Good morning to you all!

Let’s talk about the uniform distribution today! There actually exist two types of uniform distributions: the discrete one and the continuous one. In order to cover as much material as possible in this course, let’s skip the continuous uniform distribution and talk about the discrete one. Once we finish talking about the continuous distributions (the final two lessons of the course), you can apply similar ideas to the uniform one, but you’ll have to wait a little bit.

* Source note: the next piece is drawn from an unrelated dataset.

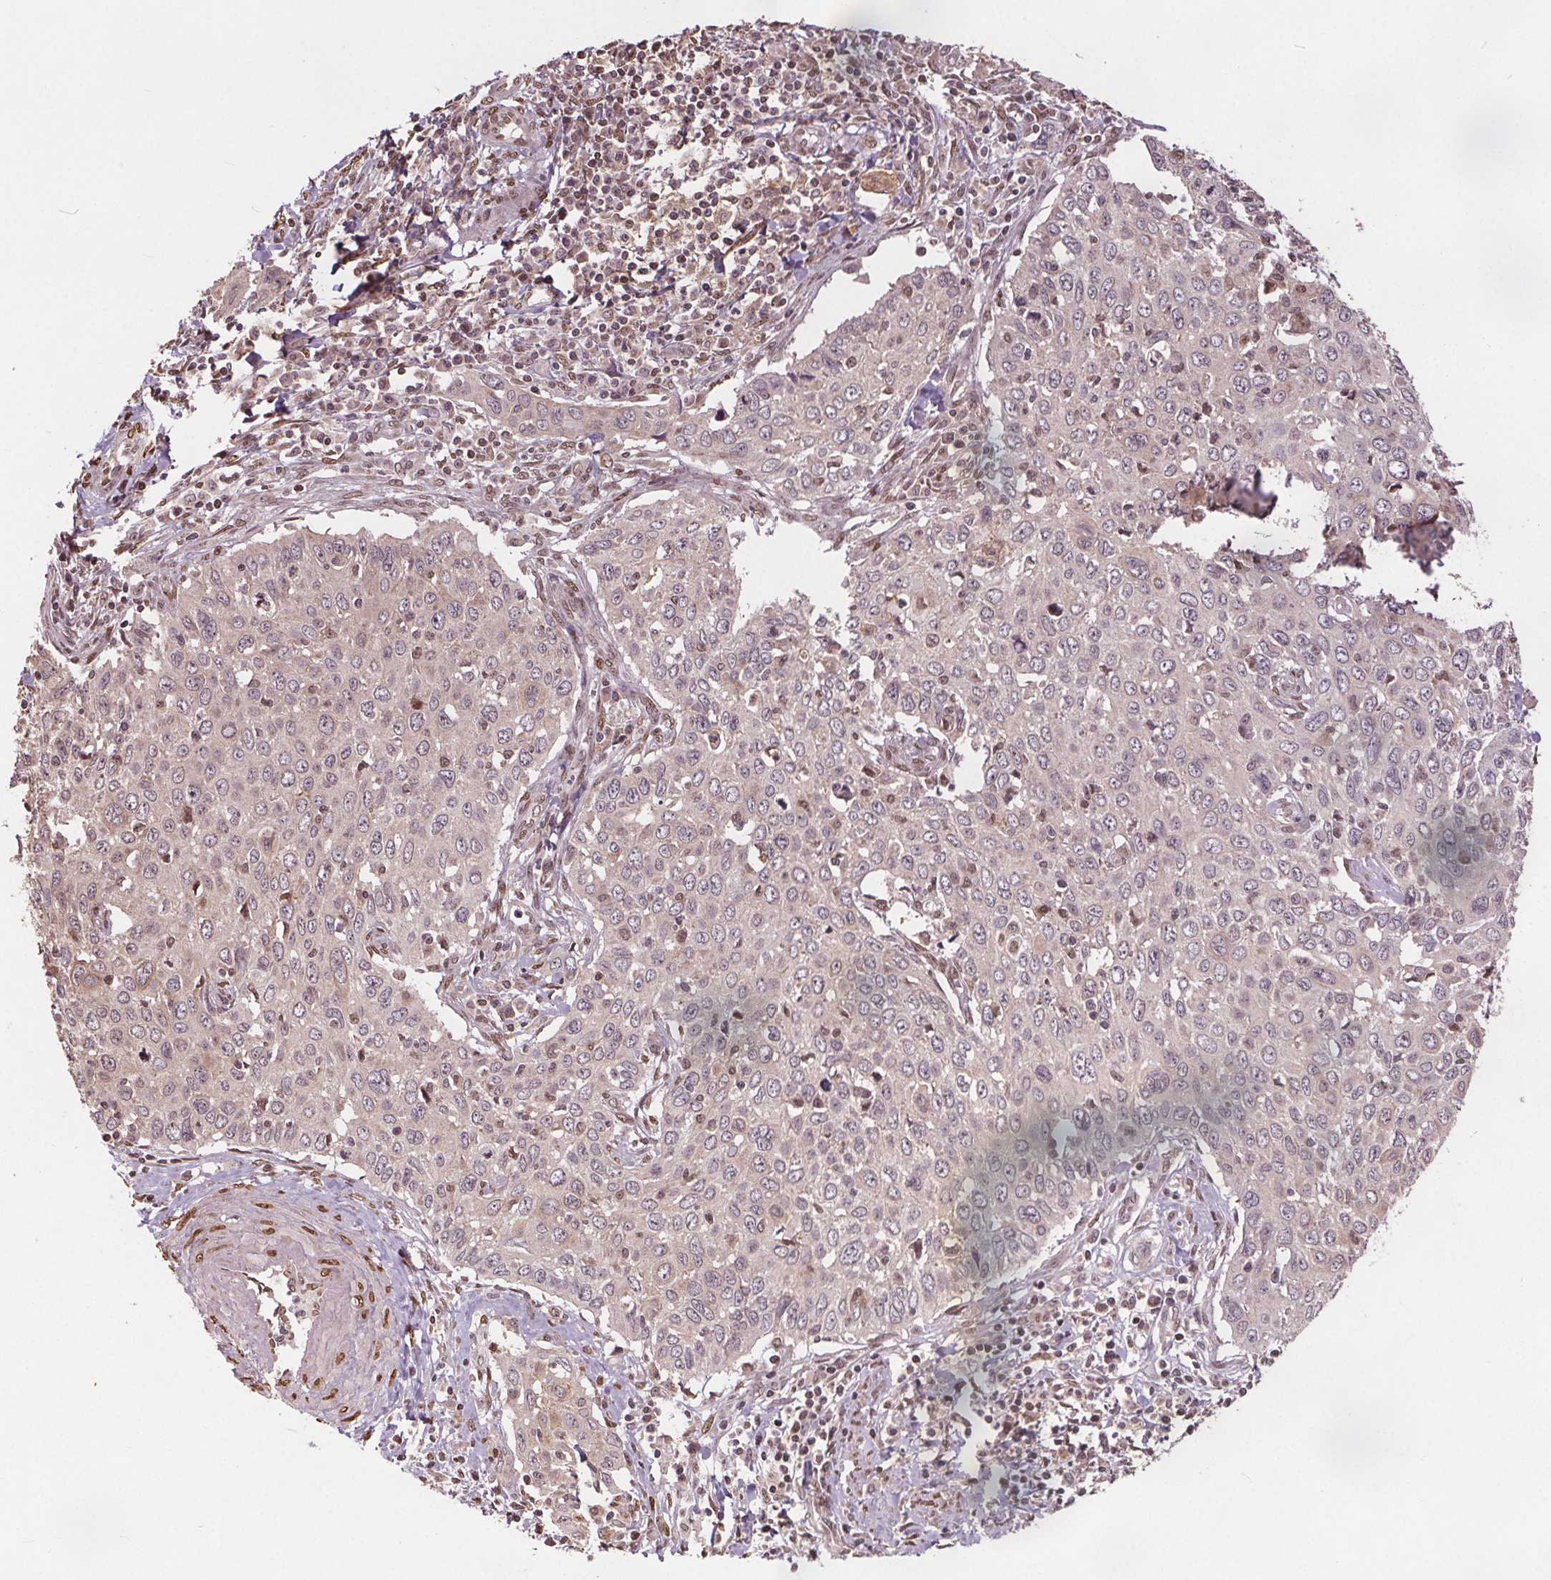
{"staining": {"intensity": "moderate", "quantity": "<25%", "location": "nuclear"}, "tissue": "cervical cancer", "cell_type": "Tumor cells", "image_type": "cancer", "snomed": [{"axis": "morphology", "description": "Squamous cell carcinoma, NOS"}, {"axis": "topography", "description": "Cervix"}], "caption": "This photomicrograph shows squamous cell carcinoma (cervical) stained with IHC to label a protein in brown. The nuclear of tumor cells show moderate positivity for the protein. Nuclei are counter-stained blue.", "gene": "HIF1AN", "patient": {"sex": "female", "age": 38}}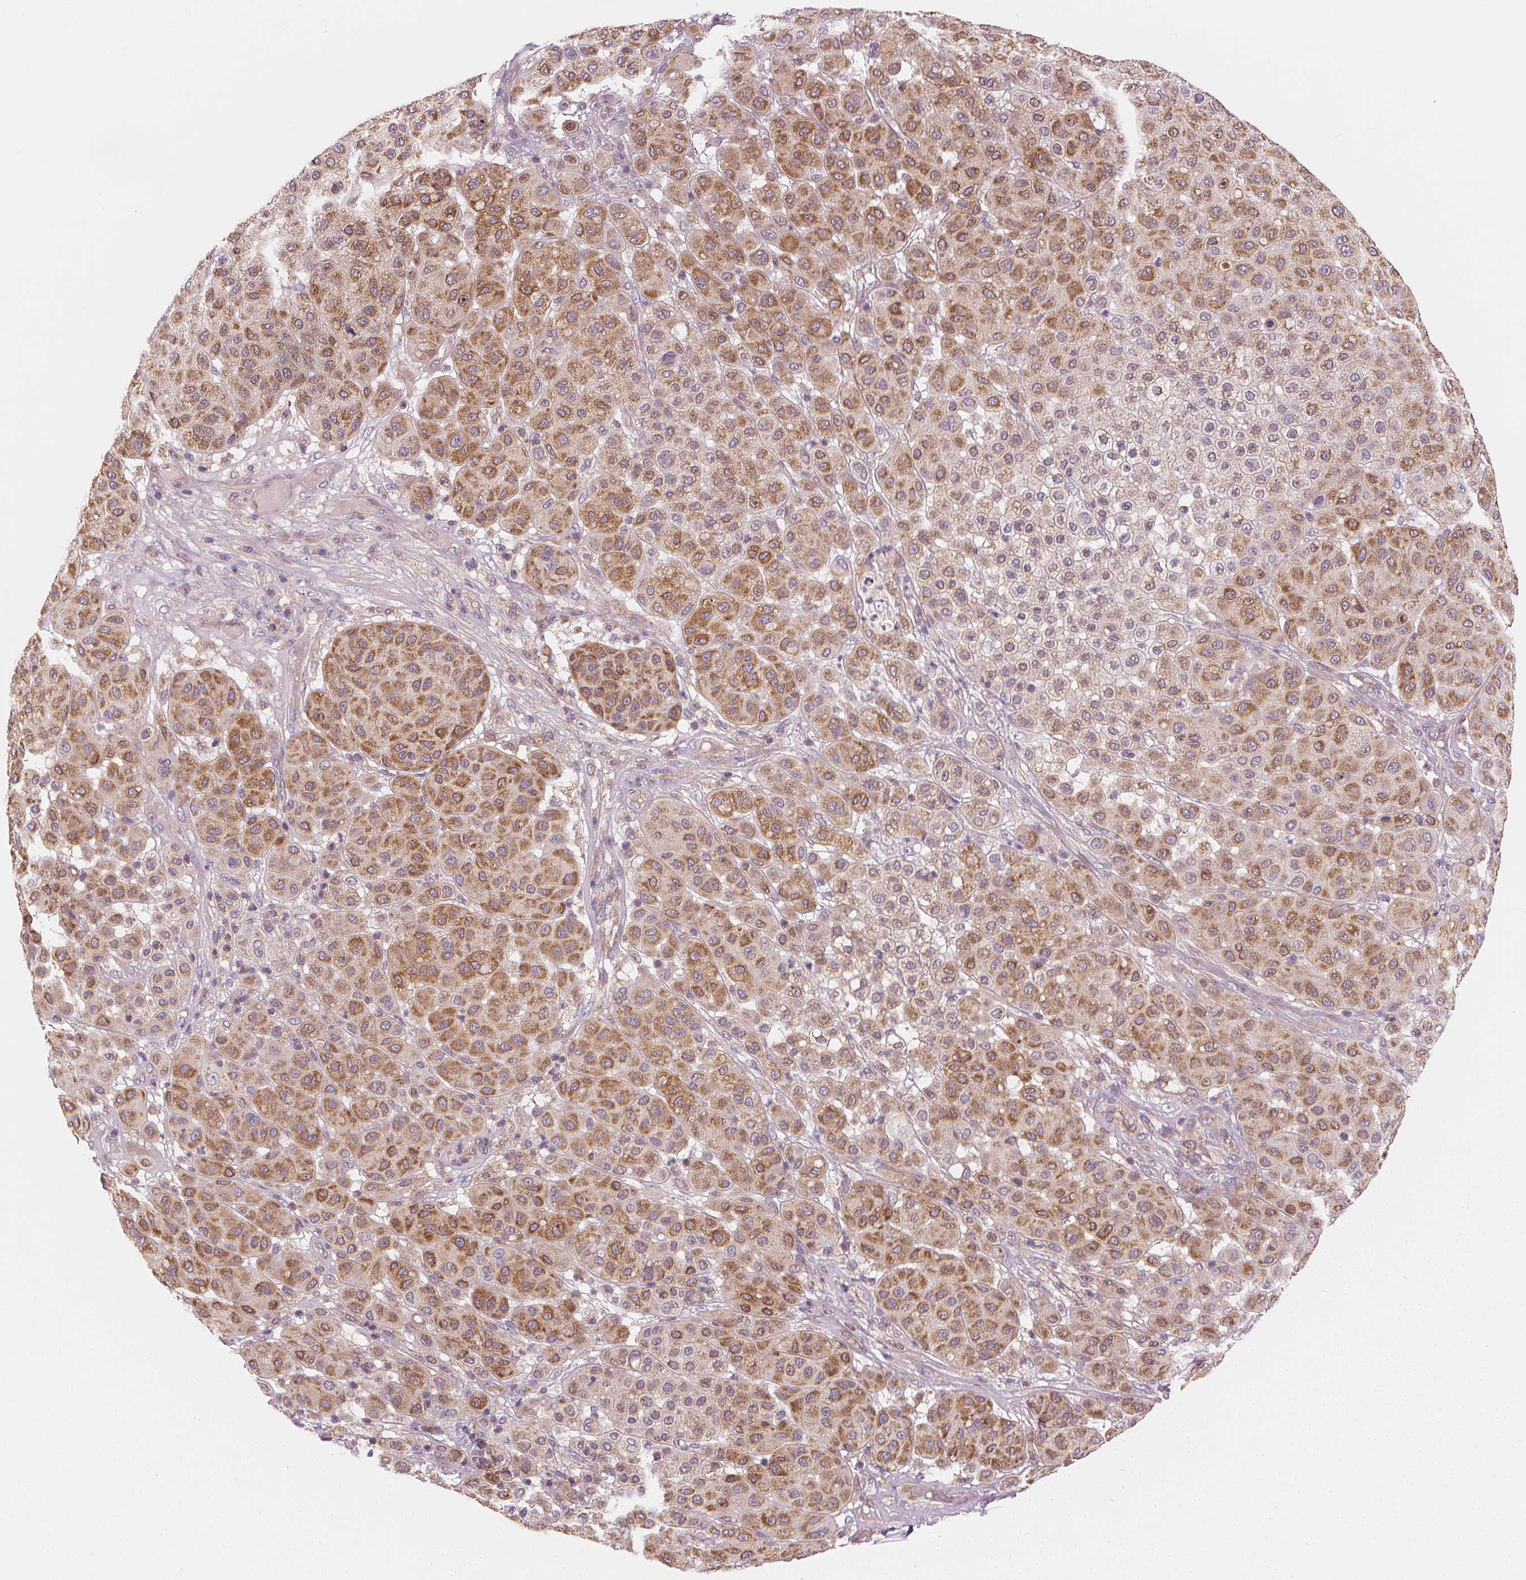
{"staining": {"intensity": "moderate", "quantity": ">75%", "location": "cytoplasmic/membranous"}, "tissue": "melanoma", "cell_type": "Tumor cells", "image_type": "cancer", "snomed": [{"axis": "morphology", "description": "Malignant melanoma, Metastatic site"}, {"axis": "topography", "description": "Smooth muscle"}], "caption": "The image demonstrates immunohistochemical staining of melanoma. There is moderate cytoplasmic/membranous positivity is present in about >75% of tumor cells. (DAB = brown stain, brightfield microscopy at high magnification).", "gene": "RAB20", "patient": {"sex": "male", "age": 41}}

**What Is Uniform Distribution?**

The uniform distribution, also known as rectangular distribution, refers to the events with the same probability. The sum of all probabilities from one uniform distribution equals to 1, or 100%. The two most popular and basic examples of the uniform distribution are a fair die and a fair coin. The probability of getting any of 6 sides of a fair die is 1/6 (and their sum equals to 1), and the probability of getting either heads or tails after tossing a fair coin is 1/2.

**Formula for Uniform Distribution**

The formula for the uniform distribution is fairly easy: P(x) = 1/n, where n is the total number of events. For example, if we have 20 different events (n = 20) that follow the uniform distribution, the probability of any of these events to happen is 1/20, or 5%. Once again, this probability distribution is simple and as exciting as other types of distributions.

**Expected Value of Uniform Distribution**

To find the expected value of the discrete uniform distribution, the following formula can be used: (n + 1)/2, where n is the total number of events. The average, or the expected value, of our example with 20 events that follow the uniform distribution would then be: 20 + 1/2 = 10.5. (Please note that the expected value for the continuous uniform distribution is calculated differently with minimums and maximums involved.)

**Variance of Uniform Distribution**

The variance of uniform distribution is slightly more complicated and takes the following form to derive: (n^{2} – 1)/12, where n is the total number of events. If there are 20 uniformly distributed events, the variance of them would be: (20^{2} – 1)/12 = 33.25. (Once again, for the continuous uniform distribution, the variance is calculated in a different way!)

That is it for today’s lesson! I hope you found the discrete uniform distribution interesting, even though it is fairly easy. Tomorrow, we will talk about the geometric distribution that you can use to calculate the probability of getting success at n^{th} trial. This distribution is very different from what you have seen before in this course and should thus be of a great interest to you! After the geometric distribution, we will finish discussing discrete distributions with the negative binomial distribution (which is closely associated with the binomial and geometric distributions).